Power meters are complex and intricate little widgets, as they damn well better be given their asking prices. Yes, at their most fundamental state they’re typically just a bunch of strain gages bonded to chunks of aluminum and connected with some wires to circuit boards, batteries and antennae. If that’s all they were, however, every DIYer with a soldering iron, Dremel tool, Krazy Glue, and a Digi-Key account would be rolling around on a homemade PowerTap.
It’s how those gages are arranged, the way those chunks of aluminum are shaped, and the elaborate algorithms used to process the resultant signals that require so much R&D work. Nearly all of that effort is directed toward making these things as accurate and repeatable as possible – a watt should be a watt should be a watt given that power is far and away the most important metric when it comes to measuring one’s performance on a bike.
That accuracy is what you’re paying for – and what you’re convinced you need to have.
If your power meter measured in ‘awesomes,’ would it really matter to you? or is it more important that you know if you were more or less awesome than the month before? accuracy and precision are not the same thing and for most everyday riders, the latter is much more important than the former: if your power meter measured in ‘awesomes,’ would it really matter to you? or is it more important that you know if you were more or less awesome than the month before? accuracy and precision are not the same thing and for most everyday riders, the latter is much more important than the former
My functional threshold hovers around 99 Awesomes. What’s yours?
Yet for many everyday users, power meters serve but one function: to quantify your output for short- and long-term analysis. Does it really matter if the ‘real’ number is 230 watts or 240? Or does it only matter more that you were putting out ten more watts at threshold today than you did two weeks ago, and that those figures are reliable over a wide range of conditions?
In that sense, does it even matter that a power meter displays output in watts at all? Couldn’t we just use some arbitrary figure like ‘Owwees,’ ‘Awesomes’ and ‘Donuts’? Think about it: you could still quantifiably prove that today’s ride hurt much more than yesterday’s (because you were working harder), that you really were more awesome on the bike that day than the day before (because your ‘awesome’ meter said so), and yes, you do deserve that extra donut after that mega-hard ride.
Either way, the usefulness of the device in terms of training is the same. In that context, it doesn’t matter where that needle is pegged; only where it is today relative to where it was before.
There are downsides to this scenario, of course. Precision is the key element in terms of training, but ultimate accuracy – plus a standard unit of measure – is still needed to compare one individual’s performance to that of another rider. You can say definitively that your 3W/kg threshold won’t set any records on Mont Ventoux, for example, but you can’t say that your 547 Awesomes trumps your buddy’s 322 Owwees.
Ultimate accuracy is also necessary to provide some sense of where you sit in the general pecking order. So you cranked out a personal-best 3.7 W/kg on your local climb? That’s fantastic – but it’s still only about half what a top pro can muster.
Variations in ultimate accuracy have implications if you switch from one power meter to another, too. These days, the range of variability is pretty small and certain types/brands of meters seem to trend consistently. In other words, if you started out with a crank-based meter and decide to upgrade a few years down the road, for example, I’d recommend sticking with a similar system to reduce the number of variables.
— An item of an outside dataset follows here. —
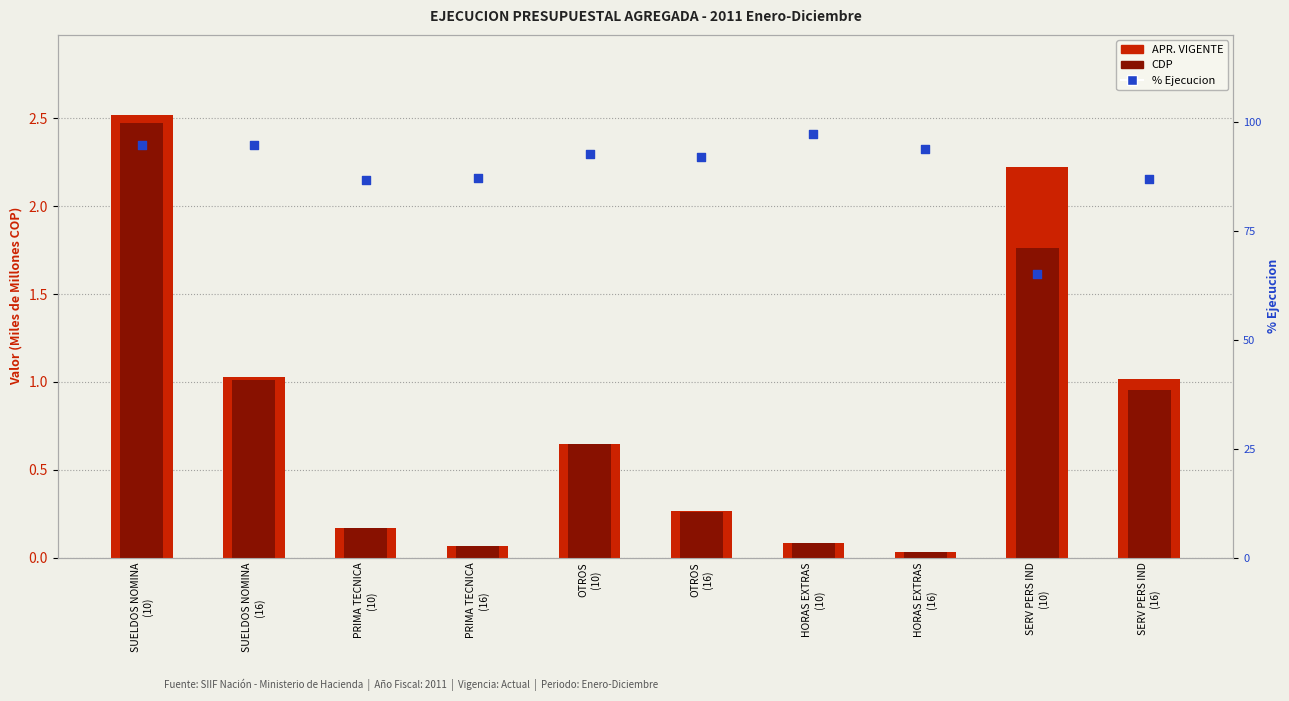

Which series reaches the maximum Y coordinate?

% Ejecucion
So what’s the takeaway? Most consumers shouldn’t get too hung up on how ultimately accurate a power meter might be if you’re primarily using it for training. Comparing FTPs with your buddies is nice and all but all any of you really care about at the end of the day is who got to the town line sprint first anyway.
Be realistic about what your needs and goals are for a power meter and then budget from there. Weekend warriors whose main goal is completing that annual charity ride probably don’t need the four-data-packet-per-second transmission rate of an SRM. As long as your choice is internally consistent and repeatable, that’ll still get the job done for most of us. Make sure that with whatever meter you’re using currently or decide to purchase that it’s set up properly, too, and that it’s zeroed out and/or calibrated as needed to ensure repeatability.
And either way, I’d still recommend that extra donut.